Quant à Jean Lassalle, s'il ne dédaigne pas le potentiel des énergies marines et celui du solaire, à condition de « vérifier sa viabilité et sa rentabilité », il se montre lui aussi franchement antiéolien, annonçant son arrêt et l'interdiction des projets non validés par les maires.
Chaleur pour tous
En termes de chaleur renouvelable, Yannick Jadot se montre le plus ambitieux, puisqu'il propose de tripler le Fond chaleur pour le porter à un milliard d'euros par an, tout en prévoyant 10 milliards pour aider les ménages à changer de mode de chauffage ou de transport. Valérie Pécresse lui octroierait 500 millions d'euros. Fabien Roussel, de son côté, préconise le remplacement de toutes les chaudières au fioul et au gaz par des pompes à chaleur ou du chauffage au bois et souhaite promouvoir les chauffe-eaux solaires, « très efficaces. »
La sobriété au programme
Pour la plupart des candidats, la première des priorités est cependant de favoriser les économies d'énergie, évaluées entre 20 et 30 %, voire 40 % pour LREM, qui souhaite malgré tout « conserver le confort et le niveau de qualité de vie qui est le nôtre ». Yannick Jadot comme Jean-Luc Mélenchon préconisent notamment de mettre fin à certaines pratiques « absurdes », comme la multiplication des panneaux publicitaires numériques, « symboles du gâchis énergétique », selon la porte-parole du candidat EELV, Delphine Batho, quitte à devoir réglementer. Tous mettent aussi l'accent sur la rénovation énergétique des bâtiments, avec une prise en charge pour les ménages les plus modestes : renforcée pour Valérie Pécresse, totale pour le candidat EELV. Décidemment technophile, la candidate LR pourrait aussi prévoir des allègements de facture pour ceux qui se dotent d'outils de contrôle, selon son représentant Yann Wehrling.

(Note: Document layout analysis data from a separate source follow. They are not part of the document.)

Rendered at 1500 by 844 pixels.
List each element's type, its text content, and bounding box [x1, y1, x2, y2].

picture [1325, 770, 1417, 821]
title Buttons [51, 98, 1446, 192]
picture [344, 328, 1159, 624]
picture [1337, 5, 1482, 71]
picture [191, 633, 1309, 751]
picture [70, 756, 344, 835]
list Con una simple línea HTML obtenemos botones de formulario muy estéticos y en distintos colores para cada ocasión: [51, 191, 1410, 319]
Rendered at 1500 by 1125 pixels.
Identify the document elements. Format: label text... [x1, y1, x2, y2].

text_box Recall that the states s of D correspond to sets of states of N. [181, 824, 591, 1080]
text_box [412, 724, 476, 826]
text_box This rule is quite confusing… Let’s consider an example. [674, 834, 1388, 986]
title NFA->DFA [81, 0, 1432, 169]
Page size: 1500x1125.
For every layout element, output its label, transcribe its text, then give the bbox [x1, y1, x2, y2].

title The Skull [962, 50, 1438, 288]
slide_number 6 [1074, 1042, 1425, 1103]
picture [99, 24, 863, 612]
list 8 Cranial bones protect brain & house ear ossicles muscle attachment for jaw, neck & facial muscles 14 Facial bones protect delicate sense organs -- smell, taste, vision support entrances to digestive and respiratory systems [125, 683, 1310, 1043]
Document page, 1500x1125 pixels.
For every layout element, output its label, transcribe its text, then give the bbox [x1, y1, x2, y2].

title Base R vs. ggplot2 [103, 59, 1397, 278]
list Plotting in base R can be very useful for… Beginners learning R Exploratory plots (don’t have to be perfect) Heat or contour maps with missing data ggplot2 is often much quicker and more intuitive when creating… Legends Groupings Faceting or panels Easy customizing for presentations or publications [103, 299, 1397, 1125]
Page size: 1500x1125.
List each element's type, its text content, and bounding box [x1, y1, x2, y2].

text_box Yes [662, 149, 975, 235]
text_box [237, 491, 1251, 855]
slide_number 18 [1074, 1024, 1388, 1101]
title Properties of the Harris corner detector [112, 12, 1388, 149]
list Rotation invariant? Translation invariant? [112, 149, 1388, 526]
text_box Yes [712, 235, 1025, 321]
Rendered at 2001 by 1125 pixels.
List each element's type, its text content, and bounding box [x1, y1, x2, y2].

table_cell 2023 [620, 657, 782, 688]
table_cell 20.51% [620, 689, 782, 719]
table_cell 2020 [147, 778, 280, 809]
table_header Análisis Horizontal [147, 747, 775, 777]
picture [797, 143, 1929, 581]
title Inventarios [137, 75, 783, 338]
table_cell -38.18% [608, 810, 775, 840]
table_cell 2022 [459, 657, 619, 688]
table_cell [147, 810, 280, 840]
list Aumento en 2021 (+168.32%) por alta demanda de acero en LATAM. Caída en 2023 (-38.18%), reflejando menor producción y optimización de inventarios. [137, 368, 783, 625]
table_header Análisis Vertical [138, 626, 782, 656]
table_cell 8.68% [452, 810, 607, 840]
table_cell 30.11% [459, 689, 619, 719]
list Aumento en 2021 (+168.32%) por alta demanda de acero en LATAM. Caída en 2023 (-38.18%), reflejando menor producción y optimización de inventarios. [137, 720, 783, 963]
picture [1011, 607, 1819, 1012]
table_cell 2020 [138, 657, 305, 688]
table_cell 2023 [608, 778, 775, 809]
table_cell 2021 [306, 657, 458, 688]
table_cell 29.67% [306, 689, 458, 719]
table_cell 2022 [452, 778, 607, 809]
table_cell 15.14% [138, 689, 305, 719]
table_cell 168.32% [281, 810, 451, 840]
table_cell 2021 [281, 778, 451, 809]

Acceptabilité et participation
Chacun des candidats admet l'importance de la question de l'acceptabilité et prône plus de pédagogie et de discussion. « Il faut expliquer que l'on ne peut pas faire autrement », souligne le porte-parole de Fabien Roussel. Delphine Batho insiste aussi sur une nécessaire « équité territoriale » et Yann Wehrling sur un retour financier plus évident pour les habitants. Yannick Jadot mise par ailleurs sur une mobilisation citoyenne, via une participation des habitants dans les projets à hauteur de 15 %, avec une aide de l'État pour les plus modestes.
Le retour des nationalisations
Un dernier sujet émerge lors de cette campagne : celui du statut de l'énergie, que beaucoup voudraient voir revenir dans le giron de l'État par le biais d'une renationalisation. C'est le cas de Jean Lassalle, de Philippe Poutou et de Nathalie Arthaud, mais également de Jean-Luc Mélenchon et de Fabien Roussel. Pour ce dernier, le renouvelable doit se développer grâce à une filière industrielle 100 % publique, au sein de laquelle EDF deviendrait un Epic (établissement public à caractère industriel et commercial), appuyé sur des banques nationalisées. Un moyen de garantir les investissements de long terme nécessaires au développement de cette filière. Actuellement, « on privatise les profits et on socialise les pertes », remarque Amar Bellal, son porte-parole.